記事:
コース別人事制度の導入が中小企業で高い傾向にある一方、大企業では廃止するケースが増えています。能力主義や成果主義に切り替えた大企業では、正規雇用の一般職ではなく、高い能力を持つ非正規人材を採用し始めたからです。

ここではコース別人事を廃止する場合の留意点について解説します。

不利益変更の発生

コース別人事制度から新制度へ移行し、労働条件や就業規則が大きく変化した場合、労働契約法第9条で定める「不利益変更」が発生する可能性もあります。

たとえばまったく異なる職務への従事、賃金の低下、転居を伴う異動などです。不利益の程度や変更の必要性、変更内容の妥当性などを各従業員へ説明し、合意を得ておかなければなりません。

処遇の見直し

職位や賃金、昇進や昇給、雇用制度など、労働上の処遇を見直さなければなりません。またワークライフバランスを保ちながら長期的に働き続けるための、安全衛生や休業に関する制度なども広義の処遇に含まれます。

これらの内容変更において必要性や妥当性を十分に検討したうえ決定し、労働組合や本人への十分な説明が必要です。

教育機会の提供

コース転換を余儀なくされた従業員が活躍できるよう、またそういった従業員の退職や解雇を避けるためにも、十分な教育機会を提供しましょう。

また特定の性別が多かった職務へ異性を転属する場合も、同様の状況が想定されます。このようなパターンに対応できる研修や教育を整備しましょう。

(問題集の項目)
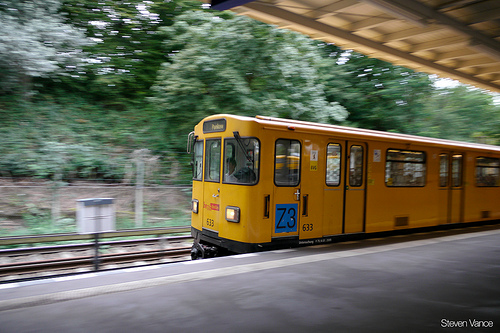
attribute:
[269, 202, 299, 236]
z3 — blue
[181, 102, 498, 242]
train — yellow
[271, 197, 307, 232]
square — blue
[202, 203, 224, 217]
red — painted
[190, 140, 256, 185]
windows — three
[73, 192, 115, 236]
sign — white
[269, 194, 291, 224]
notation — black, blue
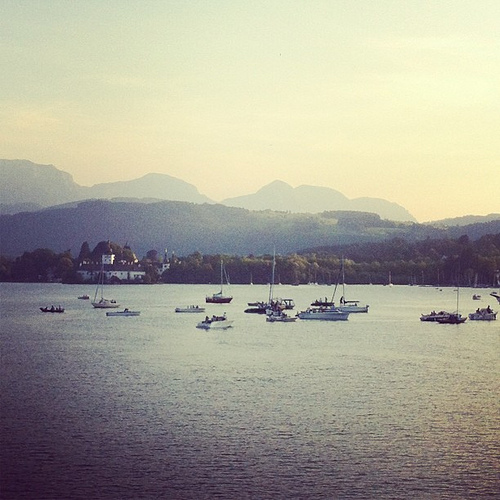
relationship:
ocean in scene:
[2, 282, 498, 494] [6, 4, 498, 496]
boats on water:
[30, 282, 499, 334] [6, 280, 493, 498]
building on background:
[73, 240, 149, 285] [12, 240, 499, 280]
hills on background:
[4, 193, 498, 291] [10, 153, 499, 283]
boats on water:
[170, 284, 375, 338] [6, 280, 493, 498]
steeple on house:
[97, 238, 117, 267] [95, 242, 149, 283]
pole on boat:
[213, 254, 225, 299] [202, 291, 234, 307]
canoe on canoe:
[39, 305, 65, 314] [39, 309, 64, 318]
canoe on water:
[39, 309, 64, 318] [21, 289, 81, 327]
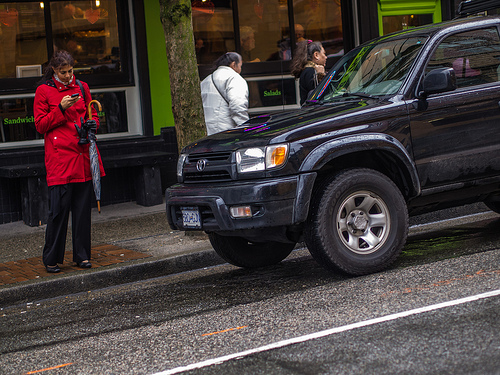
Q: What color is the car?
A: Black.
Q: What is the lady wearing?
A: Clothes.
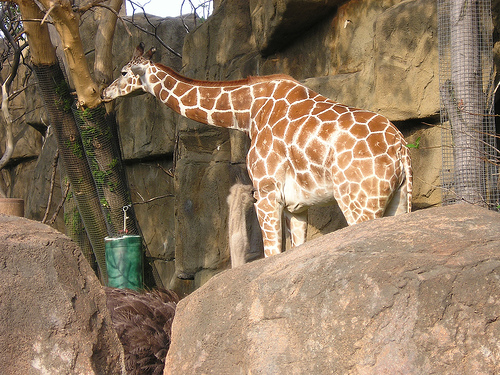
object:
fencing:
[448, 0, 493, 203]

--

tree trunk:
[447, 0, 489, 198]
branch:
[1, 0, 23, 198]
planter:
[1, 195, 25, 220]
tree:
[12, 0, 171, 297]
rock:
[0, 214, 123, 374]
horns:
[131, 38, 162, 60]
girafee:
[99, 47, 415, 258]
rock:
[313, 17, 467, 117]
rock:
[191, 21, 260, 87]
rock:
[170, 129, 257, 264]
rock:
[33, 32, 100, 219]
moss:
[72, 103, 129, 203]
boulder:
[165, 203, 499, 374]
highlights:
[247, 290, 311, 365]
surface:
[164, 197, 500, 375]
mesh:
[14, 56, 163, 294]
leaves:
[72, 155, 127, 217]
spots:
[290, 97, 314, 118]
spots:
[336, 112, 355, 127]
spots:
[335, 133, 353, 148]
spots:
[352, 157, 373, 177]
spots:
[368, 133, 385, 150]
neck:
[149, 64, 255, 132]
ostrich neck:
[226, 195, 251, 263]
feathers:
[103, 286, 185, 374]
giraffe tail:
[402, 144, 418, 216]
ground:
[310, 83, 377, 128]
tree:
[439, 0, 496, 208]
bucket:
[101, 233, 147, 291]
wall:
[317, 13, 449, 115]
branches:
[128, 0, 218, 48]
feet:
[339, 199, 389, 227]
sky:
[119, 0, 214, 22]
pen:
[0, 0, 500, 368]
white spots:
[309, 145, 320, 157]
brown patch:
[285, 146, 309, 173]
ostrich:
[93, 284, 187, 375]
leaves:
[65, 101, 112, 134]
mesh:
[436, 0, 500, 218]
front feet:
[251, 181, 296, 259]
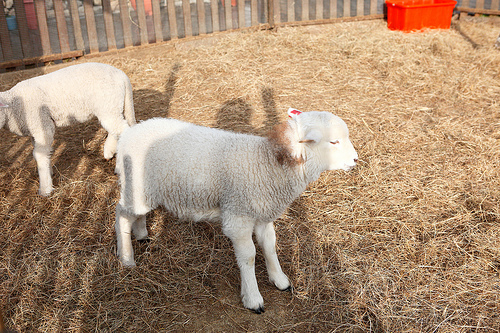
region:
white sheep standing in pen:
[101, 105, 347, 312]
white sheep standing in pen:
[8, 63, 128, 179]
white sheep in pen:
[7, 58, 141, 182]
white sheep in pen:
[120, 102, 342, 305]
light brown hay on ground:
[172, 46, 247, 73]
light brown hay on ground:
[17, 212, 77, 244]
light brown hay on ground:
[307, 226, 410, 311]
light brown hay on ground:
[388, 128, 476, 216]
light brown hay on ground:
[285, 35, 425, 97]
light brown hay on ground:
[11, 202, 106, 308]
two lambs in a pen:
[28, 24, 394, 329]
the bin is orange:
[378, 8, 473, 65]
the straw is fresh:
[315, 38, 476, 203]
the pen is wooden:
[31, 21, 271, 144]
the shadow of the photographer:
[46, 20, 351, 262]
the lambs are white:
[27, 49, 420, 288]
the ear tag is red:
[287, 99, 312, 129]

作業指示:
• a. 記事で「不利益変更」の具体例として挙げられているものを、すべて書き出してください。
• b. 記事の内容をもとに、次の問いに答えよ。
(i) 「不利益変更」について定めているのは、どの法律の何条か。
(ii) 処遇の内容を変更する際、十分な説明が必要とされている相手は誰か。
(iii) 能力主義や成果主義に切り替えた大企業は、正規雇用の一般職に代えてどのような人材を採用し始めたか。
• c. 記事によると、コース別人事を廃止する際に十分な教育機会を提供すべきなのはなぜか。1〜3文で説明せよ。

解答:
• a.
- まったく異なる職務への従事
- 賃金の低下
- 転居を伴う異動

• b.
(i) 労働契約法第9条
(ii) 労働組合や本人
(iii) 高い能力を持つ非正規人材

• c. コース転換を余儀なくされた従業員が活躍できるようにするためである。また、そうした従業員の退職や解雇を避けるためでもある。